Final answer:
The assertion that statutory dollar cost recovery limits under § 280F apply to all automobiles is false. There are exceptions for certain types of vehicles, particularly those with a GVWR over 6,000 pounds, that may not be subject to these limitations. Taxpayers should review current tax regulations or consult a tax professional for specific advice.
Step-by-step explanation:
The statement that 'statutory dollar cost recovery limits under § 280F do apply to all automobiles' is False. Section 280F of the IRS code establishes limits on the depreciation deduction that taxpayers can claim for cars, trucks, and vans used for business purposes.

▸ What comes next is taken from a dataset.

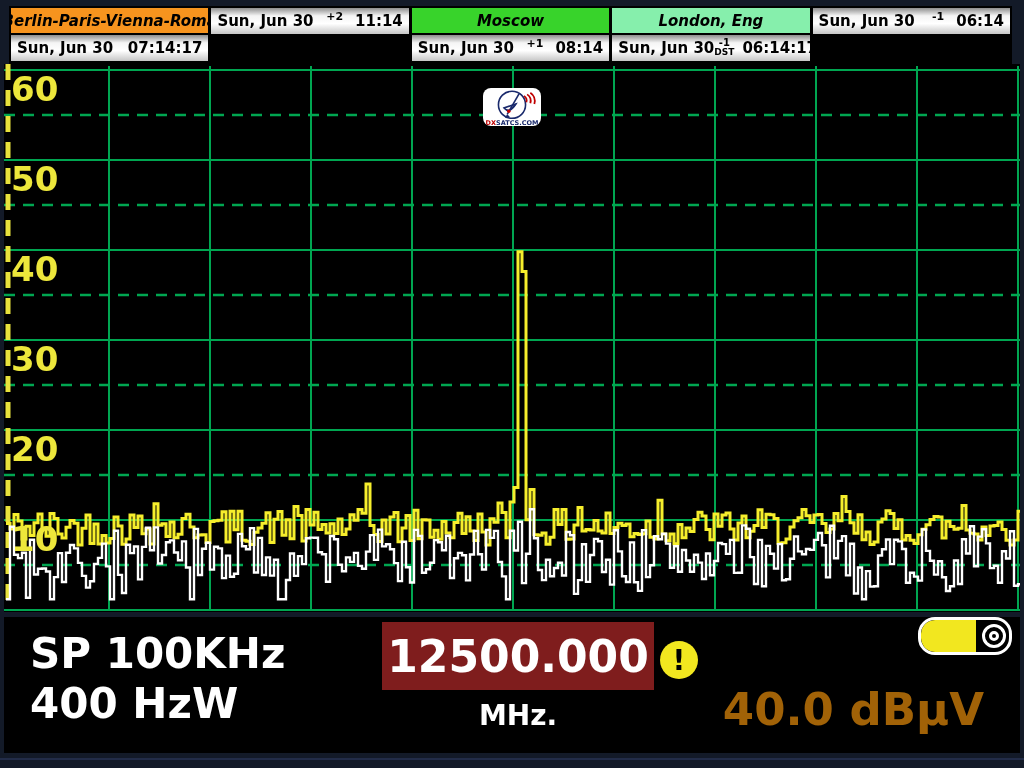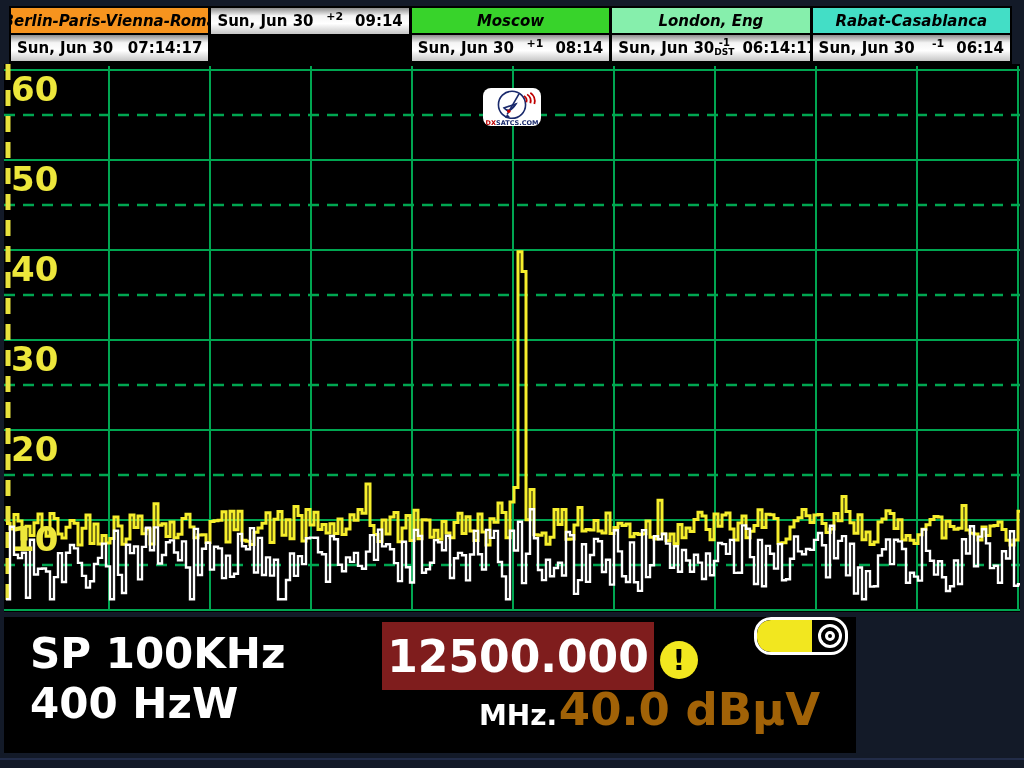"09:14" span.t-time { text: 09:14 -> 11:14 }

However, these limits do not apply to all automobiles. The depreciation deduction is subject to certain limits designed to curb excessive deductions for luxury cars. These limits are known as the luxury auto limitations.
But, certain vehicles that are used for specific business purposes, classified as trucks or vans that do not function as passenger vehicles, or that have a gross vehicle weight over a specified threshold, are not subject to these statutory dollar cost recovery limits.
For instance, heavy machinery and vehicles with a gross vehicle weight rating (GVWR) above 6,000 pounds may qualify for larger deductions and might not be subject to the same depreciation limits as lighter passenger vehicles. Taxpayers need to consult the most current tax laws and possibly a tax professional to understand the specific applications and exceptions related to § 280F.